→ Task 1
Answer these questions from the Viktor Arefyev profile:
(a) Where was he born?
(b) Which team does his youth career list for 1991?
(c) How many appearances did he make for Olimpik Donetsk in 2006?
→ Task 2
Can you reproduce, word for word, the part of the Viktor Arefyev profile that opens with the words "- 2000–2004: Stal" and closes with "Khmelnytskyi / 3 / (0)"?

→ Document section
Viktor Arefyev

Personal information
- Full name: Viktor Leonidovych Arefyev
- Date of birth: 23 January 1975 (age 50)
- Place of birth: Horlivka, Ukrainian SSR, Soviet Union
- Position(s): Forward

Youth career
- 1991: UOR Donetsk

Senior career*
- Years: Team / Apps / (Gls)
- 1992–1993: Silur Khartsyzk / 26 / (7)
- 1994–1999: Stal Alchevsk / 150 / (33)
- 1999: CSKA Kyiv / 10 / (0)
- 1999: → CSKA-2 Kyiv / 9 / (3)
- 2000–2004: Stal Alchevsk / 119 / (38)
- 2000–2001: → Stal-2 Alchevsk / 2 / (0)
- 2004: Naftovyk Okhtyrka / 12 / (0)
- 2005: Podillya Khmelnytskyi / 3 / (0)
- 2006: Olimpik Donetsk / 12 / (4)

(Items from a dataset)
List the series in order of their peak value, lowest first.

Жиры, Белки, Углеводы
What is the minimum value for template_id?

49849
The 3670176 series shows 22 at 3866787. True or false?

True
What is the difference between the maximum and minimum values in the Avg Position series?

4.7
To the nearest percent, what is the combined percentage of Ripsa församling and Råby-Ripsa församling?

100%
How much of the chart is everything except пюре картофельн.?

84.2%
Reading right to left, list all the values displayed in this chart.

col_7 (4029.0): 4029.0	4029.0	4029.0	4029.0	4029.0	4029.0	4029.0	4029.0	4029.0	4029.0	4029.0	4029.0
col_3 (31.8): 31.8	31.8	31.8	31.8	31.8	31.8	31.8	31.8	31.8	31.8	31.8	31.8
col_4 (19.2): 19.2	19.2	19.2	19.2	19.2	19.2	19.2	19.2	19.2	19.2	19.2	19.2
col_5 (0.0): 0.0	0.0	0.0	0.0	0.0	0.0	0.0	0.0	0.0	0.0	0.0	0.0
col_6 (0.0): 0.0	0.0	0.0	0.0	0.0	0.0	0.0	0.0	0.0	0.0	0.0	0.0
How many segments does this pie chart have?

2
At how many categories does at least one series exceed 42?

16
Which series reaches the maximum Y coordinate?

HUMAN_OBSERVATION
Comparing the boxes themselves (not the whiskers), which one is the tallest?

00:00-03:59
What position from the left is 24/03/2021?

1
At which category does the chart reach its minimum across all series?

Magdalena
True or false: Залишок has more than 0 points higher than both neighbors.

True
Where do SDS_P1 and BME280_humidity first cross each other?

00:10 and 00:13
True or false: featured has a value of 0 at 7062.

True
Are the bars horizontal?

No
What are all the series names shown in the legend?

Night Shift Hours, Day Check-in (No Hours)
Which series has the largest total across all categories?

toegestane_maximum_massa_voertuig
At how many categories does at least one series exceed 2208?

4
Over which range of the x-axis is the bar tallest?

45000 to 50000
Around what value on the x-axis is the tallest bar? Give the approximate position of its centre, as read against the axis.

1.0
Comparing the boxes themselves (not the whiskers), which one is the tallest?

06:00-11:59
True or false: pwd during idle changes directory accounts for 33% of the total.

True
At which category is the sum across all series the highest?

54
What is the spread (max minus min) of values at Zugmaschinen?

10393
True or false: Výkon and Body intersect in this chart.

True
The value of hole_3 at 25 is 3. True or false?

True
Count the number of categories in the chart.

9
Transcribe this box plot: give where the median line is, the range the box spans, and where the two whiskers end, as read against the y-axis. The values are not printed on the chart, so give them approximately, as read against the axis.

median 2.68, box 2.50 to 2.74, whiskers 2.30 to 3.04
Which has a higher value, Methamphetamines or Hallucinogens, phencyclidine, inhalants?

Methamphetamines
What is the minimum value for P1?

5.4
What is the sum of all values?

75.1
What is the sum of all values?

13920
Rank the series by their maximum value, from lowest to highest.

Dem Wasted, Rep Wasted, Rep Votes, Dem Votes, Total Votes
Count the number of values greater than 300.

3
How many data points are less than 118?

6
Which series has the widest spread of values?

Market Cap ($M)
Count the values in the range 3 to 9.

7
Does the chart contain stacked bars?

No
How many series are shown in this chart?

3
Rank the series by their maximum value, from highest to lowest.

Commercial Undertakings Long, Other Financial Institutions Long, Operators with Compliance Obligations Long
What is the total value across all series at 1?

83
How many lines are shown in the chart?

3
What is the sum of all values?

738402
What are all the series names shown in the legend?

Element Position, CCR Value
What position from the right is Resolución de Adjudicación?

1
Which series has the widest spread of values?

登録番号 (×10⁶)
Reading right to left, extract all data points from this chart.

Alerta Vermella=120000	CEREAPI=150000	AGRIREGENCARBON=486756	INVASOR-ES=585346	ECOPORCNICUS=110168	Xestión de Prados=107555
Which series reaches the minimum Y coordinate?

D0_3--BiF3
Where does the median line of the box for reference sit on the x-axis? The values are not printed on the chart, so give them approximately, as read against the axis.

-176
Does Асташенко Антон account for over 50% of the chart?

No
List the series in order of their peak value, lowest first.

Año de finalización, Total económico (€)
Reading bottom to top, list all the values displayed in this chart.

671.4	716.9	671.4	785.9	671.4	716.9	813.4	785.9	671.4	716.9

→ Answer section 1
(a) Horlivka, Ukrainian SSR, Soviet Union
(b) UOR Donetsk
(c) 12

→ Answer section 2
- 2000–2004: Stal Alchevsk / 119 / (38)
- 2000–2001: → Stal-2 Alchevsk / 2 / (0)
- 2004: Naftovyk Okhtyrka / 12 / (0)
- 2005: Podillya Khmelnytskyi / 3 / (0)